» What needs to be done: Using the listing, copy each whole line that features "agent".

» Supplied entries:
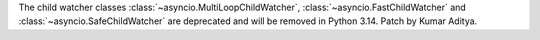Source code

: The child watcher classes :class:`~asyncio.MultiLoopChildWatcher`, :class:`~asyncio.FastChildWatcher` and :class:`~asyncio.SafeChildWatcher` are deprecated and will be removed in Python 3.14. Patch by Kumar Aditya.
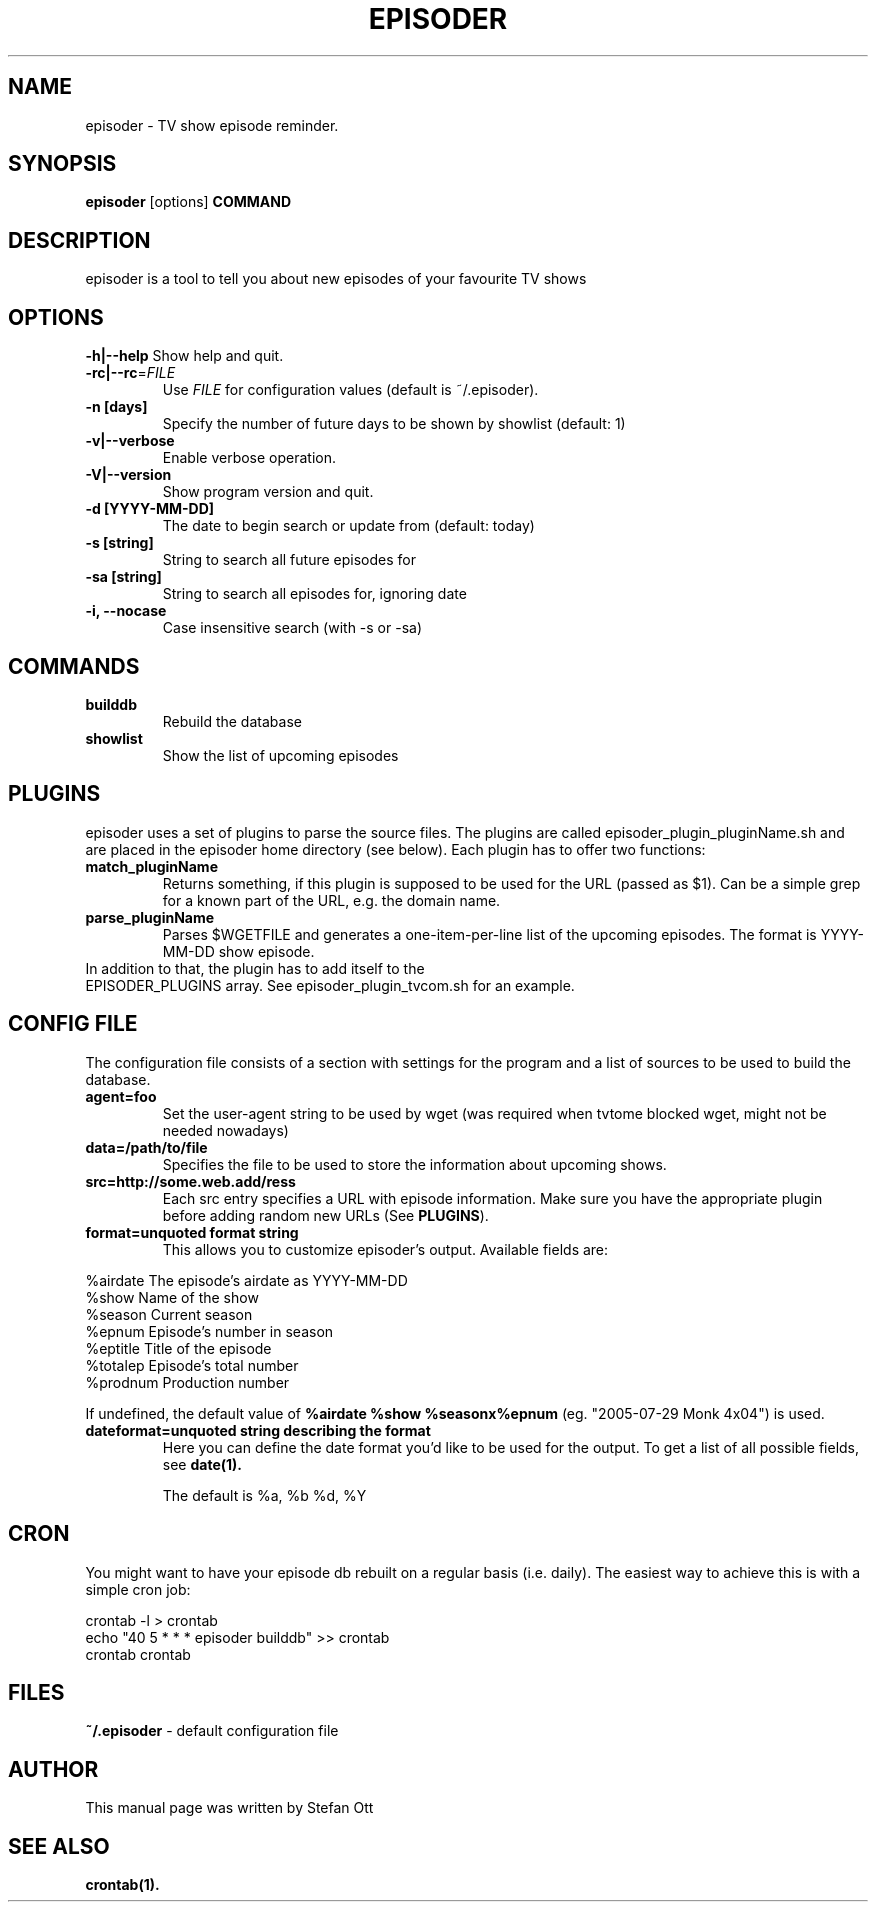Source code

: .TH EPISODER 1 
.SH NAME
episoder \- TV show episode reminder.
.SH SYNOPSIS
.B episoder
[options]
.B COMMAND
.SH DESCRIPTION
episoder is a tool to tell you about new episodes of your favourite TV shows
.SH OPTIONS
.B \-h|\-\-help
Show help and quit.
.TP
.B \-rc|\-\-rc\fR=\fIFILE
Use \fIFILE\fR for configuration values (default is ~/.episoder).
.TP
.B \-n [days]
Specify the number of future days to be shown by showlist (default: 1)
.TP
.B \-v|--verbose
Enable verbose operation.
.TP
.B \-V|\-\-version
Show program version and quit.
.TP
.B -d [YYYY-MM-DD]
The date to begin search or update from (default: today)
.TP
.B -s [string]
String to search all future episodes for
.TP
.B -sa [string]
String to search all episodes for, ignoring date
.TP
.B -i, --nocase
Case insensitive search (with -s or -sa)
.SH COMMANDS
.LP
.TP
.B builddb
Rebuild the database
.TP
.B showlist
Show the list of upcoming episodes
.SH PLUGINS
.LP
episoder uses a set of plugins to parse the source files. The plugins are called
episoder_plugin_pluginName.sh and are placed in the episoder home directory
(see below). Each plugin has to offer two functions:
.TP
.B match_pluginName
Returns something, if this plugin is supposed to be used for the URL (passed as $1).
Can be a simple grep for a known part of the URL, e.g. the domain name.
.TP
.B parse_pluginName
Parses $WGETFILE and generates a one-item-per-line list of the upcoming episodes.
The format is YYYY-MM-DD show episode.
.TP
In addition to that, the plugin has to add itself to the EPISODER_PLUGINS array. See episoder_plugin_tvcom.sh for an example.
.SH CONFIG FILE
.LP
The configuration file consists of a section with settings for the program
and a list of sources to be used to build the database.
.TP
.B agent=foo
Set the user-agent string to be used by wget (was required when tvtome blocked wget, might not be needed nowadays)
.TP
.B data=/path/to/file
Specifies the file to be used to store the information about upcoming shows.
.TP
.B src=http://some.web.add/ress
Each src entry specifies a URL with episode information. Make sure you have the
appropriate plugin before adding random new URLs (See \fBPLUGINS\fR).
.TP
.B format=unquoted format string
This allows you to customize episoder's output. Available fields are:
.PP
        %airdate     The episode's airdate as YYYY-MM-DD
        %show        Name of the show
        %season      Current season
        %epnum       Episode's number in season
        %eptitle     Title of the episode
        %totalep     Episode's total number
        %prodnum     Production number
.br

If undefined, the default value of 
.B %airdate %show %seasonx%epnum
(eg. "2005-07-29 Monk 4x04") is used.
.TP
.B dateformat=unquoted string describing the format
Here you can define the date format you'd like to be used for the output. To get a list of all possible fields, see
.BR date(1).

The default is %a, %b %d, %Y
.SH CRON
.LP
You might want to have your episode db rebuilt on a regular basis (i.e. daily).
The easiest way to achieve this is with a simple cron job:
.PP
    crontab -l > crontab
    echo "40 5 * * * episoder builddb" >> crontab
    crontab crontab
.br
.SH FILES
.B ~/.episoder
- default configuration file
.SH AUTHOR
This manual page was written by Stefan Ott
.SH "SEE ALSO"
.BR crontab(1).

» Solution to this task:
.B agent=foo
Set the user-agent string to be used by wget (was required when tvtome blocked wget, might not be needed nowadays)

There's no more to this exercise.